Selon la base de données de l’UE sur l’utilisation des pesticides, la France est le deuxième pays de l’Union à utiliser le plus grand nombre de substances actives (296), juste derrière l’Italie (301) mais devant l’Espagne (293). La France a aussi obtenu ces 12 derniers mois 72 dérogations de 120 jours permises par le règlement de 2009, « loin devant l’Allemagne (61) et l’Autriche (41) ».
Ce constat alarmant souligne l'urgence de réformer les approches actuelles pour garantir la qualité de l'eau consommée par des millions de français. L'un des points centraux du rapport est le manque de financement alloué à la surveillance et la gestion des ressources hydriques : " Les collectivités locales, qui gèrent la majorité des captages, disposent de budgets trop restreints pour réaliser des analyses approfondies. Les agences de l'eau, chargées de financer les efforts de dépollution et de prévention souffrent de sous-financement aggravé par la suppression récente de redevances sur les pesticides . Les stations d'épurations sont dépassées face aux nouvelles menaces tels que les polluants éternels (PFAS)...". Le rapport préconise donc une série de mesures à mettre en place d'urgence, allant de la création de " zones soumises à contrainte environnementale" pour les aires de captage en dépassement, à une refonte des autorisations de mise sur le marché de certaines substances chimiques, "voire d'envisager une agriculture plus durable", faut-il encore en avoir les moyens.
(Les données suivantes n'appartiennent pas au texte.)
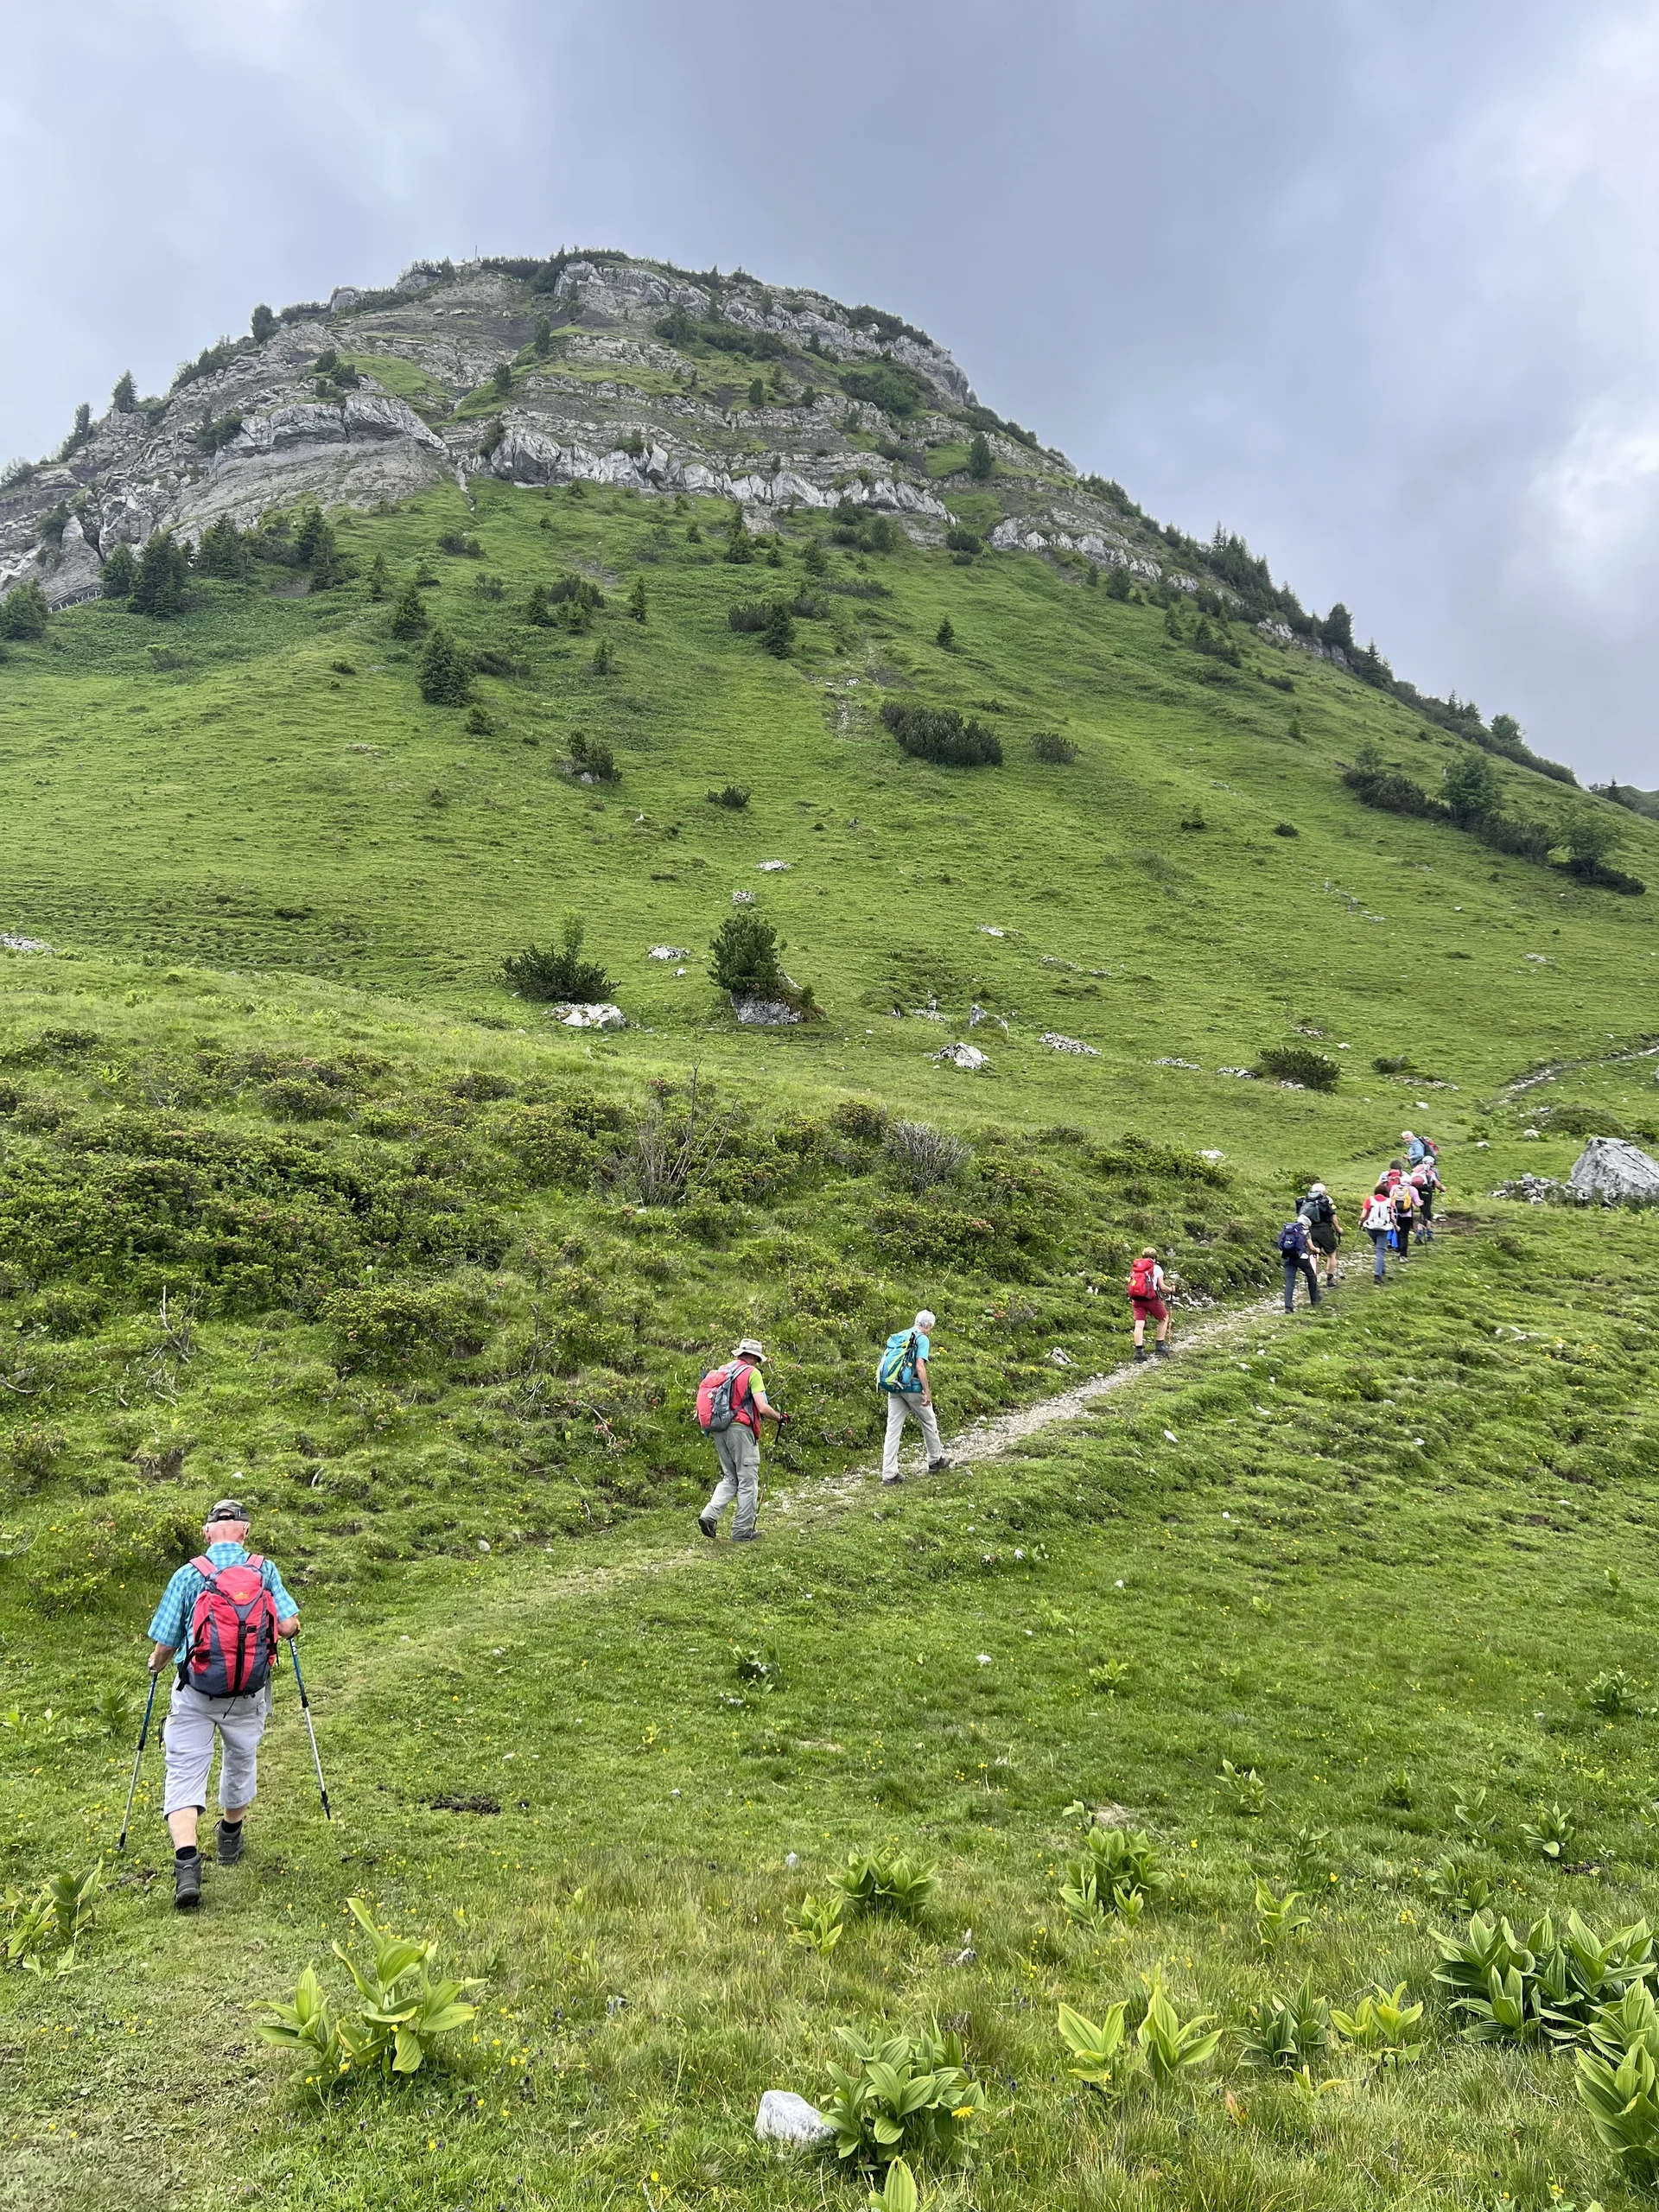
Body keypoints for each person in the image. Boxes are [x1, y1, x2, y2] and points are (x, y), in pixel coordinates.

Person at [146, 1497, 300, 1910]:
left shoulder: (188, 1574)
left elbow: (166, 1641)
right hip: (248, 1694)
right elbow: (288, 1626)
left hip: (196, 1692)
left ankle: (187, 1865)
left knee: (184, 1766)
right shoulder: (265, 1570)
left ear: (207, 1532)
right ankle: (230, 1836)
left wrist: (156, 1664)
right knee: (240, 1758)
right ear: (246, 1531)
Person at [696, 1338, 782, 1543]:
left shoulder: (723, 1370)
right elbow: (761, 1407)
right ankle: (742, 1531)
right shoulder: (752, 1373)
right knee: (747, 1480)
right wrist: (780, 1417)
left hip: (718, 1429)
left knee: (730, 1478)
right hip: (741, 1430)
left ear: (739, 1354)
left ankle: (709, 1515)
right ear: (753, 1357)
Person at [878, 1309, 952, 1484]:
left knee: (893, 1429)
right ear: (928, 1326)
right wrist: (927, 1391)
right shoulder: (922, 1339)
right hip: (912, 1388)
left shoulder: (901, 1335)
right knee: (928, 1421)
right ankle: (935, 1460)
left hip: (895, 1387)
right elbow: (920, 1366)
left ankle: (889, 1474)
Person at [1126, 1248, 1170, 1362]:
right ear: (1155, 1258)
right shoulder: (1157, 1268)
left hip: (1136, 1299)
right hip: (1151, 1299)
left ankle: (1139, 1352)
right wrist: (1171, 1289)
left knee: (1139, 1325)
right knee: (1164, 1319)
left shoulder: (1136, 1268)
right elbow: (1162, 1287)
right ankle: (1160, 1346)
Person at [1300, 1181, 1342, 1289]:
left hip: (1310, 1230)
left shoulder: (1306, 1200)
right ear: (1323, 1191)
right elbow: (1333, 1216)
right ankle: (1330, 1280)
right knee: (1331, 1254)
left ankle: (1312, 1279)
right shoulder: (1326, 1200)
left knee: (1313, 1254)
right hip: (1325, 1230)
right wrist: (1338, 1228)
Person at [1278, 1211, 1320, 1311]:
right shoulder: (1305, 1232)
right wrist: (1317, 1250)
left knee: (1289, 1281)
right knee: (1311, 1276)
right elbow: (1311, 1248)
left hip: (1288, 1257)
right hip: (1301, 1258)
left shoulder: (1288, 1230)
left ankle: (1288, 1307)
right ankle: (1314, 1301)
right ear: (1306, 1224)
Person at [1361, 1181, 1395, 1280]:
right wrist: (1396, 1225)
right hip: (1384, 1228)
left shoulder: (1369, 1200)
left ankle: (1381, 1269)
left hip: (1371, 1228)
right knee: (1380, 1250)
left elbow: (1364, 1215)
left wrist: (1361, 1222)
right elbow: (1392, 1217)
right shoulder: (1389, 1202)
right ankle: (1378, 1274)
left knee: (1379, 1247)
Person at [1410, 1153, 1441, 1243]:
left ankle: (1429, 1234)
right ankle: (1419, 1236)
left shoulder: (1415, 1171)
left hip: (1415, 1192)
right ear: (1431, 1163)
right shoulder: (1432, 1172)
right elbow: (1438, 1184)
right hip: (1427, 1193)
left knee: (1427, 1213)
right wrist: (1443, 1189)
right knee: (1425, 1213)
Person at [1389, 1170, 1418, 1259]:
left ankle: (1398, 1250)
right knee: (1404, 1234)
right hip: (1407, 1215)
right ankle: (1403, 1255)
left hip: (1396, 1214)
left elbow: (1390, 1199)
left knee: (1397, 1232)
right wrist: (1422, 1203)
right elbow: (1417, 1202)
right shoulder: (1412, 1189)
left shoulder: (1394, 1187)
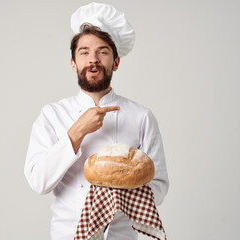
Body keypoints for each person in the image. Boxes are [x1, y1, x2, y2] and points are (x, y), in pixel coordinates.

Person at [24, 2, 169, 240]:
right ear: (73, 63)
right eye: (84, 52)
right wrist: (76, 132)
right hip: (67, 235)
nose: (93, 59)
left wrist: (119, 189)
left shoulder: (141, 116)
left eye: (102, 52)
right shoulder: (52, 115)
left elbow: (160, 186)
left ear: (116, 62)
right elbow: (38, 182)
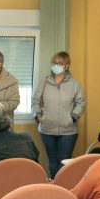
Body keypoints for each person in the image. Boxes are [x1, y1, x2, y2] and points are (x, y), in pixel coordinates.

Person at [32, 51, 85, 179]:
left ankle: (64, 187)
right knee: (52, 160)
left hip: (68, 131)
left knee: (64, 161)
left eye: (60, 63)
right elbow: (35, 100)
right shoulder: (44, 82)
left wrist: (73, 117)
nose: (56, 65)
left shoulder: (74, 84)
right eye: (54, 62)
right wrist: (38, 116)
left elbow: (80, 103)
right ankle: (54, 187)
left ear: (66, 66)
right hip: (46, 129)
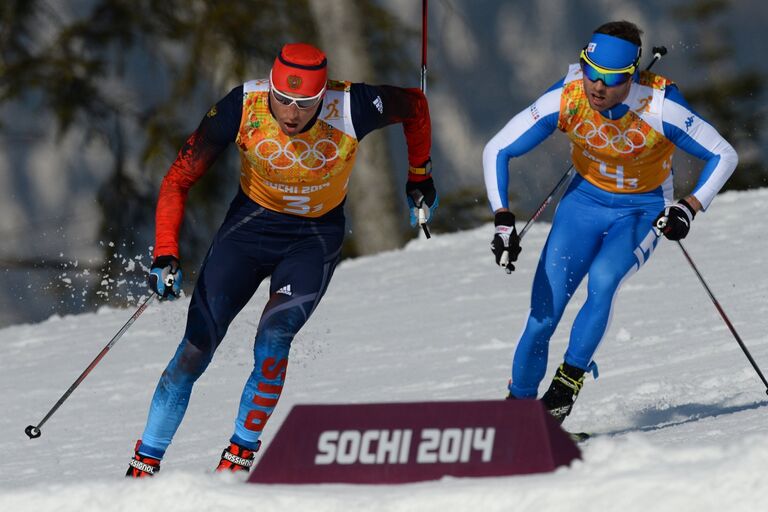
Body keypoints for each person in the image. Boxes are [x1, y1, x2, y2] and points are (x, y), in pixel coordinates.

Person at [126, 42, 437, 477]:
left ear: (323, 95)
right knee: (195, 349)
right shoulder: (242, 105)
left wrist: (419, 175)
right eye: (283, 100)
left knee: (273, 342)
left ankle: (238, 456)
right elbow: (179, 179)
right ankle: (144, 464)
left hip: (312, 238)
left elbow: (416, 106)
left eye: (305, 104)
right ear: (269, 87)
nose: (291, 114)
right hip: (248, 230)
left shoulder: (353, 104)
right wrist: (165, 251)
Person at [482, 21, 737, 426]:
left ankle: (562, 394)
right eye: (590, 72)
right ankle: (517, 415)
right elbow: (497, 148)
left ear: (632, 75)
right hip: (582, 204)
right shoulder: (567, 98)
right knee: (542, 316)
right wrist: (501, 219)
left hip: (642, 209)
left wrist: (689, 207)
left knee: (602, 280)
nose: (597, 87)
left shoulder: (660, 106)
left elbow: (723, 154)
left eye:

Aussi, les inspections missionnées mettent l'accent sur la création d'une base de données nationale regroupant les résultats des analyses, avec une meilleure synergie entre les agences de l’eau, les collectivités locales, les agriculteurs, les industriels, les autorités nationales et européennes, les laboratoires de recherche, et les citoyens. Sans cette collaboration, les efforts individuels risquent de rester insuffisants face aux défis complexes posés par les polluants modernes. A ce jour aucune de ces recommandations n'ont été mises en oeuvre, ni prises en compte dans le budget 2025, alors que le gouvernement Barnier vient juste de démissionner.